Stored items
══════════

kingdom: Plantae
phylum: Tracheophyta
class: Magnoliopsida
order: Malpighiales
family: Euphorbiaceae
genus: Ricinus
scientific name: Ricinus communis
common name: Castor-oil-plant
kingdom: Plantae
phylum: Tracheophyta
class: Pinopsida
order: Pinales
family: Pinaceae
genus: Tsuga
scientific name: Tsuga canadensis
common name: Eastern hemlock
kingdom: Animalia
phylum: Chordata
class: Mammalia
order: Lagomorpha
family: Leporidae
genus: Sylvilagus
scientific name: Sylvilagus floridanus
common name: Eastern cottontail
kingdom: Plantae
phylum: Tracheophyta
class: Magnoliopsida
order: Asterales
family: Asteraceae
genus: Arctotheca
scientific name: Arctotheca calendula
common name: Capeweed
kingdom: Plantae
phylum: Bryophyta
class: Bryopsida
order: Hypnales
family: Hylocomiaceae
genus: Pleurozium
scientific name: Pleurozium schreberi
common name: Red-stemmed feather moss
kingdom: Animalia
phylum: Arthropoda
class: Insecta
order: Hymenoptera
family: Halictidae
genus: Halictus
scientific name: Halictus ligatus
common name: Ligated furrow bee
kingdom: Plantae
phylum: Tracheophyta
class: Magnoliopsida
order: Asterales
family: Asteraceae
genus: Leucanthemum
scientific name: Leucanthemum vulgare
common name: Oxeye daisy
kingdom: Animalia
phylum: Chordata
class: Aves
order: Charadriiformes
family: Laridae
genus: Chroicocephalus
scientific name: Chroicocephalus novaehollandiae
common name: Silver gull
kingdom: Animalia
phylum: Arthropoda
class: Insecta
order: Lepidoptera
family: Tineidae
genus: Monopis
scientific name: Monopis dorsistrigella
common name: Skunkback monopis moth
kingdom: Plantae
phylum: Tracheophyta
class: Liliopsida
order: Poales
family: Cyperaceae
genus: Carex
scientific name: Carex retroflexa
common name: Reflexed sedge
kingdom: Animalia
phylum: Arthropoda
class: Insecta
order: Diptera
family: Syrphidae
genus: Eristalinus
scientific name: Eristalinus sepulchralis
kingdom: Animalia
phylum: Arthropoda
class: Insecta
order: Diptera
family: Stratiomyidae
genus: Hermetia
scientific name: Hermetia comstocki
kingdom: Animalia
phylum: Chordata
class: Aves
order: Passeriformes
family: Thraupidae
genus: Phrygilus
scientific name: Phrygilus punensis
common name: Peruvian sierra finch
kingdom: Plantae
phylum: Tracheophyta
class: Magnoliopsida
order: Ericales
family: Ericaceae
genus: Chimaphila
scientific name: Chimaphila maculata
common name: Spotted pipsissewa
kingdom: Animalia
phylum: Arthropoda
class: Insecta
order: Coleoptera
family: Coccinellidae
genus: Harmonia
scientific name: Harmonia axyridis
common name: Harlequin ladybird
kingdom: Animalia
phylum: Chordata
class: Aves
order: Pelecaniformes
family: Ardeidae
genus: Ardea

══════════

* **Exercise goal**:
Turn every line of the listing above into a JSON list of strings, one string per line, leaving out blank lines.

* **Reply to the exercise**:
[
  "kingdom: Plantae",
  "phylum: Tracheophyta",
  "class: Magnoliopsida",
  "order: Malpighiales",
  "family: Euphorbiaceae",
  "genus: Ricinus",
  "scientific name: Ricinus communis",
  "common name: Castor-oil-plant",
  "kingdom: Plantae",
  "phylum: Tracheophyta",
  "class: Pinopsida",
  "order: Pinales",
  "family: Pinaceae",
  "genus: Tsuga",
  "scientific name: Tsuga canadensis",
  "common name: Eastern hemlock",
  "kingdom: Animalia",
  "phylum: Chordata",
  "class: Mammalia",
  "order: Lagomorpha",
  "family: Leporidae",
  "genus: Sylvilagus",
  "scientific name: Sylvilagus floridanus",
  "common name: Eastern cottontail",
  "kingdom: Plantae",
  "phylum: Tracheophyta",
  "class: Magnoliopsida",
  "order: Asterales",
  "family: Asteraceae",
  "genus: Arctotheca",
  "scientific name: Arctotheca calendula",
  "common name: Capeweed",
  "kingdom: Plantae",
  "phylum: Bryophyta",
  "class: Bryopsida",
  "order: Hypnales",
  "family: Hylocomiaceae",
  "genus: Pleurozium",
  "scientific name: Pleurozium schreberi",
  "common name: Red-stemmed feather moss",
  "kingdom: Animalia",
  "phylum: Arthropoda",
  "class: Insecta",
  "order: Hymenoptera",
  "family: Halictidae",
  "genus: Halictus",
  "scientific name: Halictus ligatus",
  "common name: Ligated furrow bee",
  "kingdom: Plantae",
  "phylum: Tracheophyta",
  "class: Magnoliopsida",
  "order: Asterales",
  "family: Asteraceae",
  "genus: Leucanthemum",
  "scientific name: Leucanthemum vulgare",
  "common name: Oxeye daisy",
  "kingdom: Animalia",
  "phylum: Chordata",
  "class: Aves",
  "order: Charadriiformes",
  "family: Laridae",
  "genus: Chroicocephalus",
  "scientific name: Chroicocephalus novaehollandiae",
  "common name: Silver gull",
  "kingdom: Animalia",
  "phylum: Arthropoda",
  "class: Insecta",
  "order: Lepidoptera",
  "family: Tineidae",
  "genus: Monopis",
  "scientific name: Monopis dorsistrigella",
  "common name: Skunkback monopis moth",
  "kingdom: Plantae",
  "phylum: Tracheophyta",
  "class: Liliopsida",
  "order: Poales",
  "family: Cyperaceae",
  "genus: Carex",
  "scientific name: Carex retroflexa",
  "common name: Reflexed sedge",
  "kingdom: Animalia",
  "phylum: Arthropoda",
  "class: Insecta",
  "order: Diptera",
  "family: Syrphidae",
  "genus: Eristalinus",
  "scientific name: Eristalinus sepulchralis",
  "kingdom: Animalia",
  "phylum: Arthropoda",
  "class: Insecta",
  "order: Diptera",
  "family: Stratiomyidae",
  "genus: Hermetia",
  "scientific name: Hermetia comstocki",
  "kingdom: Animalia",
  "phylum: Chordata",
  "class: Aves",
  "order: Passeriformes",
  "family: Thraupidae",
  "genus: Phrygilus",
  "scientific name: Phrygilus punensis",
  "common name: Peruvian sierra finch",
  "kingdom: Plantae",
  "phylum: Tracheophyta",
  "class: Magnoliopsida",
  "order: Ericales",
  "family: Ericaceae",
  "genus: Chimaphila",
  "scientific name: Chimaphila maculata",
  "common name: Spotted pipsissewa",
  "kingdom: Animalia",
  "phylum: Arthropoda",
  "class: Insecta",
  "order: Coleoptera",
  "family: Coccinellidae",
  "genus: Harmonia",
  "scientific name: Harmonia axyridis",
  "common name: Harlequin ladybird",
  "kingdom: Animalia",
  "phylum: Chordata",
  "class: Aves",
  "order: Pelecaniformes",
  "family: Ardeidae",
  "genus: Ardea"
]